Noël, Berlin, 20 Jahre, angehender Programmierer, in seinem Antrag findet sich nicht nur die dritte Option „nicht-binär/divers“, sondern auch eine Namensänderung:
Mit dem Namen auf meiner Geburtsurkunde war ich nie glücklich. Seit ich zehn Jahre alt bin, stelle ich mich mit einem Spitznamen vor. Nach einem über Jahre hinweg antrainierten, genervten Augenrollen und einem eisigen „Ja, das ist mein richtiger Name“ fragen die meisten neuen Bekanntschaften zum Glück nicht weiter nach. Mit dieser Taktik fuhr ich ganz gut, bis mein Studium begann. Im Seminar zu Theoretischer Informatik habe ich mich die Hälfte des Semesters nicht beteiligt, um nicht nach meinem Namen gefragt zu werden. Erst nach viel Zuspruch von Kommiliton*innen hob ich die Hand, stellte mich mit meinem Spitznamen vor und wehrte die übliche Frage „Was ist das denn für ein Name?“ mit einem einstudierten Konter ab. Der Dozent akzeptierte es zwar, da aber im Onlinesystem der Uni und auf allen Kurslisten mein alter Name steht, kommt es häufig zu Verwirrung und Lehrpersonen sprechen mich vor dem ganzen Kurs mit dem falschen Namen an. Ich muss das entweder akzeptieren oder mich vor fremden Menschen outen. Für Hochschulgremien kann ich mich so auch nicht aufstellen lassen. Wenn ich mal aufs Klo muss, muss ich zur Rolli-Toilette im Mensagebäude laufen, weil das die einzige ohne Geschlechtszuweisung ist. Das Sekretariat will meinen Namen nicht intern ändern, deswegen brauche ich eine neue Geburtsurkunde mit meinem vor kurzem neu gewählten, offiziellen Namen und meinem richtigen Geschlecht.
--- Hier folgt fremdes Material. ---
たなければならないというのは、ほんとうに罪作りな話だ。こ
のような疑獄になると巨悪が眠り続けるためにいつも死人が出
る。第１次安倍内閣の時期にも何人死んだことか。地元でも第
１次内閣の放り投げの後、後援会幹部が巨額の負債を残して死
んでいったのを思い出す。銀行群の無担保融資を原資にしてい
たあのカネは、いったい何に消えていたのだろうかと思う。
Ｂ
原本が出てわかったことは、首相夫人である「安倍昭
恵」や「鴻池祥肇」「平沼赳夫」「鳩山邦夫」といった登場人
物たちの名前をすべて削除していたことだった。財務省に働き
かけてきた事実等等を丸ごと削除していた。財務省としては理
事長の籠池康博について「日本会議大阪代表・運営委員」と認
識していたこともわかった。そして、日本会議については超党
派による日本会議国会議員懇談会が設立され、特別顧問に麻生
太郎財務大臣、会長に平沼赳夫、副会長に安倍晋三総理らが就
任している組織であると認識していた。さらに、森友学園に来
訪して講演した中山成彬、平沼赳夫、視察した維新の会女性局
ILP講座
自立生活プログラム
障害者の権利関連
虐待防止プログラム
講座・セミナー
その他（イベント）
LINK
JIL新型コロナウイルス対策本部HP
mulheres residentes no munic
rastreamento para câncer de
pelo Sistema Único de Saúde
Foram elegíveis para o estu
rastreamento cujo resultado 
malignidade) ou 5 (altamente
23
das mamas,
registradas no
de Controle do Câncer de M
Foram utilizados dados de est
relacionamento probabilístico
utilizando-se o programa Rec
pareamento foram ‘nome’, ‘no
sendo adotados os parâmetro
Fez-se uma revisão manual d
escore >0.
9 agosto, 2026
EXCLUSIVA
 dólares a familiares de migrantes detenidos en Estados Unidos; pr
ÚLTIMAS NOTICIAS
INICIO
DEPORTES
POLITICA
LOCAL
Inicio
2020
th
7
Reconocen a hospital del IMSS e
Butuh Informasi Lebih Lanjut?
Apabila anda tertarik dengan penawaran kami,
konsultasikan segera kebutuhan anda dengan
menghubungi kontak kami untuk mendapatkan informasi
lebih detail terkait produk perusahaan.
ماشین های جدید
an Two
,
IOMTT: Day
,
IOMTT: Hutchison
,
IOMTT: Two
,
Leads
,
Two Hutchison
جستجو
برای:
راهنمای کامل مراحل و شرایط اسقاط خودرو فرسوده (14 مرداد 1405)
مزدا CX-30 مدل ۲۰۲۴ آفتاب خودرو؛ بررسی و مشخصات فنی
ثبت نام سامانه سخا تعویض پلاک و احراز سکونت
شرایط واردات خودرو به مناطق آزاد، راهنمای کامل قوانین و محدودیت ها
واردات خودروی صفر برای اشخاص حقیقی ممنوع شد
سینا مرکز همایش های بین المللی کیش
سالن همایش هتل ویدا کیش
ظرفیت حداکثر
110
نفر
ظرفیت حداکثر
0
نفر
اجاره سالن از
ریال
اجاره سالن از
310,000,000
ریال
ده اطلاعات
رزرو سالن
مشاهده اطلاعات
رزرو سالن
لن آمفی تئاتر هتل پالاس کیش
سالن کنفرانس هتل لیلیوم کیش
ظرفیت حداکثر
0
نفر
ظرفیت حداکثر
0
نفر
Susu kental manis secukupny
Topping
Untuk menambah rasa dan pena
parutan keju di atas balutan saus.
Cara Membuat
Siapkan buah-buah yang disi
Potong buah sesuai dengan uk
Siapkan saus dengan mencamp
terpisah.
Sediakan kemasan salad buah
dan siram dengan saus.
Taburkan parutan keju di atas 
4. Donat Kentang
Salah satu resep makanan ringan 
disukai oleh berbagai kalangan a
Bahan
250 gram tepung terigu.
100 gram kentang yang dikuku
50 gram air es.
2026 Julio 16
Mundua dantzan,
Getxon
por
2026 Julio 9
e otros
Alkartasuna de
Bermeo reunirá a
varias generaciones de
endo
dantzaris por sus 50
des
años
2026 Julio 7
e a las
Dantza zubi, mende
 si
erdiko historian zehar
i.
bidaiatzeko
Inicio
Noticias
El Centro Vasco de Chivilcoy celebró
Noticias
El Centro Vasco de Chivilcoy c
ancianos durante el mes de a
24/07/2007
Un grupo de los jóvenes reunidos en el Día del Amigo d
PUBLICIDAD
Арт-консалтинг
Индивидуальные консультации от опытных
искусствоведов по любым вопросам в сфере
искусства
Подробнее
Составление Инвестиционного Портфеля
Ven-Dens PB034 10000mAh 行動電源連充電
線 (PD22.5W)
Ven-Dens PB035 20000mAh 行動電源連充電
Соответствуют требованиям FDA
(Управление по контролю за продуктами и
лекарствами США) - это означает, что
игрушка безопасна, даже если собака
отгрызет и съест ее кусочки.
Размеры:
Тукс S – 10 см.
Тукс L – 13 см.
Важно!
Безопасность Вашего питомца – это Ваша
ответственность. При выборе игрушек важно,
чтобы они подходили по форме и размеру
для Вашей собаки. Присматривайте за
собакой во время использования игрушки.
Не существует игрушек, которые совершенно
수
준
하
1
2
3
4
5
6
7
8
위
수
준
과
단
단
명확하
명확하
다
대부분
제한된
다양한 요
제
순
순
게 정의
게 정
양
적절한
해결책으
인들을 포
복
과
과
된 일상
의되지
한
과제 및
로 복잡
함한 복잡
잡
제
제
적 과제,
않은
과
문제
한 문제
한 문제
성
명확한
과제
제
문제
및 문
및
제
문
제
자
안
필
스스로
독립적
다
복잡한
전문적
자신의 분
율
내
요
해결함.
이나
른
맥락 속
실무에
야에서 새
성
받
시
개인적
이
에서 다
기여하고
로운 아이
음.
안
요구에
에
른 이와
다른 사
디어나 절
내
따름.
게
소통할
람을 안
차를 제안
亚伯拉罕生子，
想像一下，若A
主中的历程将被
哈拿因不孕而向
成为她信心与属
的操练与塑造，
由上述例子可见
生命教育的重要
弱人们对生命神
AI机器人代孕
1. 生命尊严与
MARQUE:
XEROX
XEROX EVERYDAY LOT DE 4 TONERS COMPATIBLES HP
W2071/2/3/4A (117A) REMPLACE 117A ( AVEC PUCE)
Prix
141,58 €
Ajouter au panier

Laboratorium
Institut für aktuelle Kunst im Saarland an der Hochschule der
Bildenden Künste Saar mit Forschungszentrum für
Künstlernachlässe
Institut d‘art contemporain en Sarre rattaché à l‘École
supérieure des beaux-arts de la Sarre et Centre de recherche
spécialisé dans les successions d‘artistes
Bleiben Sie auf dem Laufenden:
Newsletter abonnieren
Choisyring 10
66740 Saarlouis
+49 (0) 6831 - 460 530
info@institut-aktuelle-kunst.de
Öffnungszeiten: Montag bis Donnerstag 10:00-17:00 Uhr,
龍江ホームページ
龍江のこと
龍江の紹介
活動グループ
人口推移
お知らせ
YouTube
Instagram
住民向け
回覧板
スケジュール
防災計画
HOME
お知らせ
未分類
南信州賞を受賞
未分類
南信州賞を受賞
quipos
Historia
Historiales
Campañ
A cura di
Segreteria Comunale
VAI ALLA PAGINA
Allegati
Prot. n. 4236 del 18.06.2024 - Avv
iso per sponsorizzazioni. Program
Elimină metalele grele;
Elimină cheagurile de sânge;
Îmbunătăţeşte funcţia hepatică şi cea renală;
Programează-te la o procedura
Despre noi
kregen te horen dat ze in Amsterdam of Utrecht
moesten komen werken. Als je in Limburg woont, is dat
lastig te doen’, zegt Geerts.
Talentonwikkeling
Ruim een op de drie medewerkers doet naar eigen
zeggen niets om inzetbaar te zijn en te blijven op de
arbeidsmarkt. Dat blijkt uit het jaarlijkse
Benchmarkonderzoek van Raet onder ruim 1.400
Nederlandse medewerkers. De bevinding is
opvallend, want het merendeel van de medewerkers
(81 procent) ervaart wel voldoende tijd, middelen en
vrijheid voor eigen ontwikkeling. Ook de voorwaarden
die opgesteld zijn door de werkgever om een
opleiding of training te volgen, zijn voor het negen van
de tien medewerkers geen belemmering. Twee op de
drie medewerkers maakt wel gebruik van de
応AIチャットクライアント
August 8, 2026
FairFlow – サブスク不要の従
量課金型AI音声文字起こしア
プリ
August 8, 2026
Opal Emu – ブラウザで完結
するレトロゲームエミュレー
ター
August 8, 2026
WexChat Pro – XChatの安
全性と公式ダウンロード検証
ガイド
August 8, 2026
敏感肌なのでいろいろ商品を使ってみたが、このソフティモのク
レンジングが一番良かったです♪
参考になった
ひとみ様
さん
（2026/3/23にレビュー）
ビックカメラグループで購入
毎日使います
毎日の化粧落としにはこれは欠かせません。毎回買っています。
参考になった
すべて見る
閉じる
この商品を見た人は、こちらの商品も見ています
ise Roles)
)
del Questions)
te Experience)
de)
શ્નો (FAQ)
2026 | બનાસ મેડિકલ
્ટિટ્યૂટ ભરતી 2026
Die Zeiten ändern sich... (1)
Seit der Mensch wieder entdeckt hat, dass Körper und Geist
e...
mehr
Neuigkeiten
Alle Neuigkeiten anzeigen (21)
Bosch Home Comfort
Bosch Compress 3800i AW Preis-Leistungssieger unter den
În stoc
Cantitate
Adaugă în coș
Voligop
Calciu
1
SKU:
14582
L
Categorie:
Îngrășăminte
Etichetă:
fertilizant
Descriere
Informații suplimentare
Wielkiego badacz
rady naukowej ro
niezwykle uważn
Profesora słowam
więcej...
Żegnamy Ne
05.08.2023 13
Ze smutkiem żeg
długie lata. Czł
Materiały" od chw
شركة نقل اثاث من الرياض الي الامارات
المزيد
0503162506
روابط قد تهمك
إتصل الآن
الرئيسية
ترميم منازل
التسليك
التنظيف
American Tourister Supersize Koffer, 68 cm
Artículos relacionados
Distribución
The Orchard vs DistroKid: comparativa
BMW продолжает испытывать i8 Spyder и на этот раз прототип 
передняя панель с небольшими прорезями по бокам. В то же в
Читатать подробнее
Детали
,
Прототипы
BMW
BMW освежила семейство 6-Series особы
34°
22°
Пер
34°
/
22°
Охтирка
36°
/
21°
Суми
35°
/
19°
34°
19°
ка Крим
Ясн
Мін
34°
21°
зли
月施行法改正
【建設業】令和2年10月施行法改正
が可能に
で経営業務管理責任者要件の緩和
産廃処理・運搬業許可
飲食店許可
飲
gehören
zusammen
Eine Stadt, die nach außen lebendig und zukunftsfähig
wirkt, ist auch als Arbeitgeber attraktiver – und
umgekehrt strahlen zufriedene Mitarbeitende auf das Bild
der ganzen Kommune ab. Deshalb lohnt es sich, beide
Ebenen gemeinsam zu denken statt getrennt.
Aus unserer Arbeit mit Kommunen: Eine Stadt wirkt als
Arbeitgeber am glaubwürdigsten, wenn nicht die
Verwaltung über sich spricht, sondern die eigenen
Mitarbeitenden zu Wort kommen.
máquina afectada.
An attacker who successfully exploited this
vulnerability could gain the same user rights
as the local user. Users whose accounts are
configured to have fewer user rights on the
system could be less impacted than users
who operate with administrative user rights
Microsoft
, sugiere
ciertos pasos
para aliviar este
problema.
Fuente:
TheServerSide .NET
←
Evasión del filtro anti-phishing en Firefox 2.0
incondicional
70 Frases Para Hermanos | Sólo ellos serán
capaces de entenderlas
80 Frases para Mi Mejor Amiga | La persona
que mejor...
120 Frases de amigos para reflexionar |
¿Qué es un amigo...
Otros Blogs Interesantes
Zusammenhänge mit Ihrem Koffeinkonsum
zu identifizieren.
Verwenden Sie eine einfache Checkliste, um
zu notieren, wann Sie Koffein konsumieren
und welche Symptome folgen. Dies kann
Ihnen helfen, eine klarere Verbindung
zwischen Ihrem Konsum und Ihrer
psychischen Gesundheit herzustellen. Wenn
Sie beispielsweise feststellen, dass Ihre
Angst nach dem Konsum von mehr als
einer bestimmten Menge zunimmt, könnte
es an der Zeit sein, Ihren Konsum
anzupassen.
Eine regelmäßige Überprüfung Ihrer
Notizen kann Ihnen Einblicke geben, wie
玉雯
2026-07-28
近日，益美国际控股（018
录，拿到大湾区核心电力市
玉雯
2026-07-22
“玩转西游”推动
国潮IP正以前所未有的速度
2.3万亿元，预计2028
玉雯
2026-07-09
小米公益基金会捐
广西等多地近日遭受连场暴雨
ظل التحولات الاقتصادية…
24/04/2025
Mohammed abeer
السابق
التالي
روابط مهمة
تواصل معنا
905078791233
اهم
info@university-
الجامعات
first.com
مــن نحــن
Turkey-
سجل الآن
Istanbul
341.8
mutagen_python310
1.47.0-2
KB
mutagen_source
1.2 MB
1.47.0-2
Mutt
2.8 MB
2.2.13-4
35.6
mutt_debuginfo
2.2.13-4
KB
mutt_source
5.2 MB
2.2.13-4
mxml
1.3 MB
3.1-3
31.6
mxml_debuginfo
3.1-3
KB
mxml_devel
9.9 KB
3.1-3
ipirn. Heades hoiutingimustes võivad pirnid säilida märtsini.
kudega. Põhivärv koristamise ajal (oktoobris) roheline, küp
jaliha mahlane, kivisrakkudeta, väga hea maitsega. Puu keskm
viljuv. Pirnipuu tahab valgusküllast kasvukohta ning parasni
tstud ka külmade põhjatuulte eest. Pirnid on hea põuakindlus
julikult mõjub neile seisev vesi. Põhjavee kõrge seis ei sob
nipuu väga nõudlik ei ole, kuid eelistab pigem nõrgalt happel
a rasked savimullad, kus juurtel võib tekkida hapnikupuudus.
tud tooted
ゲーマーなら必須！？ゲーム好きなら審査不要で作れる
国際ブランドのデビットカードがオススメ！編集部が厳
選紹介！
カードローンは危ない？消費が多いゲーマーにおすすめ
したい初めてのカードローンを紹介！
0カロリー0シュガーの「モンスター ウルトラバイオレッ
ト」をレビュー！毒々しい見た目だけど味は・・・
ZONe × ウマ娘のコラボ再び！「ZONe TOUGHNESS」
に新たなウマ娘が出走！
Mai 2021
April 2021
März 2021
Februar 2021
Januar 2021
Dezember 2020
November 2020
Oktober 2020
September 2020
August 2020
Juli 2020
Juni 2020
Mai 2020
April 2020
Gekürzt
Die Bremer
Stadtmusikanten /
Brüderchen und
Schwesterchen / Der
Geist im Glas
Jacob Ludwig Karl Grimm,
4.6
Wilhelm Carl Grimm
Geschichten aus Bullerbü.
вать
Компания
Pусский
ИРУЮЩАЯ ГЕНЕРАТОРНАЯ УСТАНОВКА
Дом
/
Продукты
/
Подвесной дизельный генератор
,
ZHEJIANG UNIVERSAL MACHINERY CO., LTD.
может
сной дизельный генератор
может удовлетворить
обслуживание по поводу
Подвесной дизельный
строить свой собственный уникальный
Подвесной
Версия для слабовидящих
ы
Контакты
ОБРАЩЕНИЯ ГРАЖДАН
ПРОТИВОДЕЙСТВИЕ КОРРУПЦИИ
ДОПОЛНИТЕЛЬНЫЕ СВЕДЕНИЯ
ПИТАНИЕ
Noel, Leipzig, 22 Jahre, Student*in der Humanmedizin, möchte im Personalausweis die Option „divers“ und ebenfalls einen neuen Namen:
Vor fünf Jahren entdeckte ich die Bezeichnung „nicht-binär“ für Menschen, die weder männlich noch weiblich sind. Das war für mich vor allem ein Moment der Bestätigung: Es gibt eine Bezeichnung für meine Identität. Ich musste mich nicht mehr gezwungen fühlen, einem bestimmten Bild von „männlich“ oder „weiblich“ zu entsprechen. Ich konnte einfach ich selbst sein. Das gab mir auch die Motivation, mich gegenüber Freund*innen und Bekannten zu outen und über meine Identität aufzuklären. Leider hielt das nur für kurze Zeit. Ich stellte fest, dass es keine Möglichkeit gab, meine Identität offiziell anerkennen zu lassen oder medizinische Unterstützung zu erhalten. Das TSG ist nur auf den „Wechsel“ zwischen binären Geschlechtern ausgelegt, den ich für mich selbst ja implizit nicht möchte, also legte ich Namensänderung und Therapie auf Eis. Ich dachte, das hätte keinen Sinn. Meine Einstellung änderte sich dieses Jahr wieder dank der Kampagne „Dritte Option“ und der „Aktion Standesamt“. Die Möglichkeit, doch anerkannt werden zu können, gab mir wieder Energie, die nötigen rechtlichen Schritte zu gehen und die Suche nach einem Therapieplatz in Angriff zu nehmen. Für mich war es ein wichtiges Signal den Weg zu einer „Normalität“, der noch vor mir und vielen anderen Trans*-Personen liegt, weiter zu gehen und ich hoffe, dass das Ergebnis der Aktionswoche diesen Weg weiter ebnet und wir eine selbstbestimmte dritte Option in Anspruch nehmen können.